The EITC and Child Tax Credit are powerful anti-poverty tools,  especially in rural (non-metro) communities, but prior to the Rescue  Plan they had two major flaws. The EITC for workers not raising children  in the home was extremely small; as a result, 5.8 million workers aged  19-65 without children (excluding full-time students under 24) were  taxed into or deeper into poverty. And 27 million children — including  roughly half of Black and Latino children and nearly half of children  living in rural areas — received less than the full $2,000-per-child  Child Tax Credit because their parents earned too little, even as  middle- and higher-income families received the full amount.

The American Rescue Plan addressed both of these flaws on a temporary  basis. For tax year 2021, it raised the maximum EITC for workers  without children from roughly $540 to roughly $1,500 and raised the  income cap to qualify from about $16,000 to more than $21,000 for single  and head-of-household filers and from about $22,000 to more than  $27,000 for married couples. It also expanded the age range of eligible  workers without children to include younger adults aged 19-24 (excluding  those under 24 attending school at least part time), as well as people  aged 65 and over.
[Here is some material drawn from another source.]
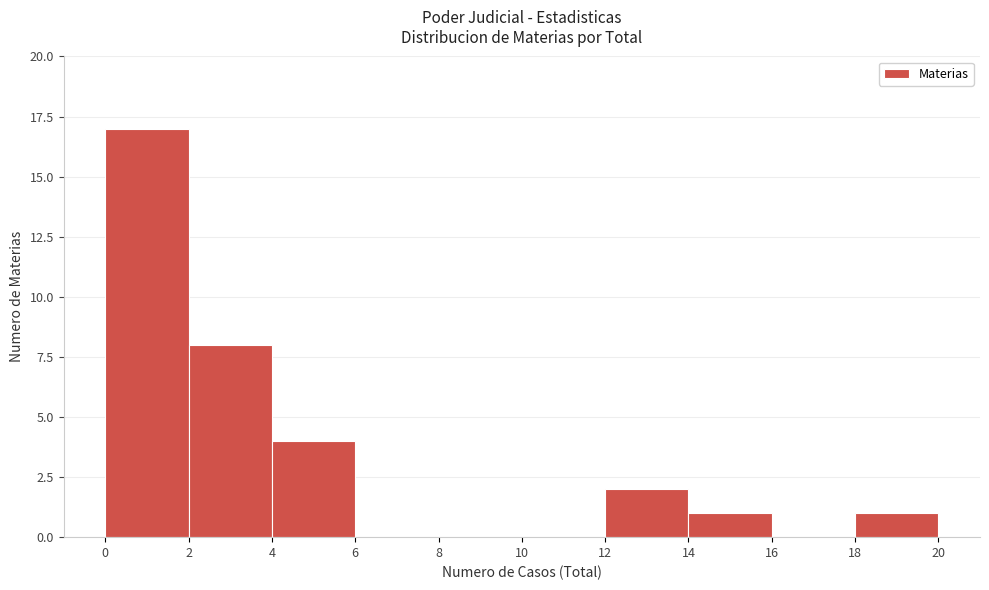

Over which range of the x-axis is the bar tallest?

0 to 2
The Plan also made the full Child Tax Credit available  to children in families with low earnings or who lack earnings in a  given year and increased the maximum credit to $3,000 per child ($3,600  for children under 6). It also extended the credit to 17-year-olds. The  increase in the maximum credit begins to phase out once incomes exceed  $112,500 for heads of households and $150,000 for married couples.

Twenty-one percent of workers without children who live in rural  areas will benefit from the Rescue Plan’s EITC expansion, compared to 17  percent of those in metro areas. (See Table 1.) And 94 percent of  children who live in rural areas will benefit from its Child Tax Credit  expansion, compared to 89 percent of those in metro areas. (See Table  2.) These expansions are critical to households in both rural and metro  areas and should be made permanent.